REQUIREMENT 1: Please condense the transcript paragraph beginning "Now I'm bringing this back to your audience" into a short bulleted list that keeps its main facts.
REQUIREMENT 2: Duplicate everything in the listing from its start down to the line that contains "Tu línea de asunto debe", with both ends included.

DOCUMENT SEGMENT:
It's not incremental growth anymore. Now you're looking for transformational growth. But again, it's really dependent on stage. I have a feeling a lot of your audience is trying to get stuff off the ground. So it's really like you're going to be very profit-focused, of like let me bring in every dollar I possibly can and use that to then reinvest in my business and grow it down the road.

Speaker 1:

Yeah, a lot of people listening are at a stage where they're under probably $5,000 in revenue. This is kind of their side gig or they've managed to make it their full-time gig and they're kind of getting going with it. And for a lot of them, once they start to run the kind of stuff that we help them with, once they're starting to do email marketing campaigns and funnels, they start to actually increase a lot because they've put a lot of the groundwork in, they've got a good size audience, they've got great courses. And then people start to struggle a little bit and I've seen this a few times because they're making all this extra money and they're like, oh, I don't know quite how to handle this.

Speaker 1:

So let's say we're talking to those guys, people who they've got an audience of, let's say, a couple hundred thousand people on youtube, something like that. They've got great courses, they've started running their marketing, they've got more money coming in. They're starting now to think about they've got maybe a couple of assistants and a couple of freelance editors, this kind of thing. They're like, oh shit, I've got money, I could afford to hire a team. I could afford to um, expand the business. I could maybe start doing um, get other guest presenters, all kinds of different opportunities that come up. So how do they start to think about it at that point, like what's some of the the frameworks that they could use to start to decide what direction do I go in or how do I manage this? Well then, then, then you you know.

Speaker 2:

Uh, then you get to my favorite and number one lesson that I work on with all CEOs, and that's that your objective even if it's not today, but your objective long-term is to figure out how you do no work. Um, and so what do we mean by doing no work? Uh, doing no work means you're not doing nothing. It's not like you're not working on the business but you're not working in it. You're not actually involved in the delivery or execution of the business plan. So, with your audience, that's going to be a long way away, but you still want to have that in the back of your head. That eventually, as you start building a scalable, sustainable course and learning platform there's another word platform you start thinking of it as a platform. You want to get to a point where you're doing less of the work. So, for example, in my research, you know I've talked to a bazillion course creators and, as you know, in some of the masterminds I have a lot of course creators as well. So, even though I'm in the middle of launching my own course, I have a lot of repetitions from talking with really successful course creators, and so some of the most successful ones I've met. You know, there's somebody I know that does eight figures. She works less than three hours a week on the business because she's now built out a whole team that's fully scalable and self-sustaining, self-operating and all that.

Speaker 2:

Now I'm bringing this back to your audience of, like, you got a lot of people trying to get off the ground. You're not going to get there overnight. It's really about creating a plan that is like okay, where am I now? What percentage of my time can I literally try and do no work by hiring a VA or, you know, production assistant or a booker or something like that. What percentage can you get? So it becomes kind of a growing percentage over time that as you get bigger and bigger and bigger, hopefully you get to that big time where you're working three hours a week. You know which is basically you're only creating the content and everybody else is doing all the stuff to make the business grow.

DATA SUPPLIED:
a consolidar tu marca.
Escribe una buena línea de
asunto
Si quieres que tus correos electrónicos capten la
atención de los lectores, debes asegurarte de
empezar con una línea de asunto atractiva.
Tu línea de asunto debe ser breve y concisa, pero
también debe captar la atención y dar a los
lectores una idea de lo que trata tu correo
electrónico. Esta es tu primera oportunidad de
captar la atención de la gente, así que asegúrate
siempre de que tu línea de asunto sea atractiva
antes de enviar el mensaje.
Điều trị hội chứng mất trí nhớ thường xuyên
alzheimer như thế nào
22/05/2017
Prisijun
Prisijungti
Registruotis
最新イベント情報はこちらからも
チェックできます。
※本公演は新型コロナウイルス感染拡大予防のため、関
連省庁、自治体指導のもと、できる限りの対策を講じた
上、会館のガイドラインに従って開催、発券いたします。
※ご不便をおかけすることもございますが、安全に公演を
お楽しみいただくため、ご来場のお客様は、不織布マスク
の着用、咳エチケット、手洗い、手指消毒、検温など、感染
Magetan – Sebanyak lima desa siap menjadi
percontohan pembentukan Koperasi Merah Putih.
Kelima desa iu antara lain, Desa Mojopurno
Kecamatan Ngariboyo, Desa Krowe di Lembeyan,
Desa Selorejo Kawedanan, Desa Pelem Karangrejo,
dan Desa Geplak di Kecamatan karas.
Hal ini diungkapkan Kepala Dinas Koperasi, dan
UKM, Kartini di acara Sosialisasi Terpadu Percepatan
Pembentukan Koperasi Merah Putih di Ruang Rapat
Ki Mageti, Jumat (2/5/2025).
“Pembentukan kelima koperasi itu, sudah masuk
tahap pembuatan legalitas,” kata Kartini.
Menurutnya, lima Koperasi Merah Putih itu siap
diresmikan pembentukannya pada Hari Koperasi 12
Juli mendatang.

WRITTEN RESPONSE 1:
- Many in the audience are still trying to get off the ground and won't reach the goal overnight.
- The approach is to make a plan: assess where you are now, then ask what percentage of your time you can free to do no work.
- That time can be freed by hiring a VA, a production assistant, a booker, or similar help.
- The percentage should grow over time as the business gets bigger.
- The eventual aim is working about three hours a week, only creating the content while everyone else does the work of growing the business.

WRITTEN RESPONSE 2:
a consolidar tu marca.
Escribe una buena línea de
asunto
Si quieres que tus correos electrónicos capten la
atención de los lectores, debes asegurarte de
empezar con una línea de asunto atractiva.
Tu línea de asunto debe ser breve y concisa, pero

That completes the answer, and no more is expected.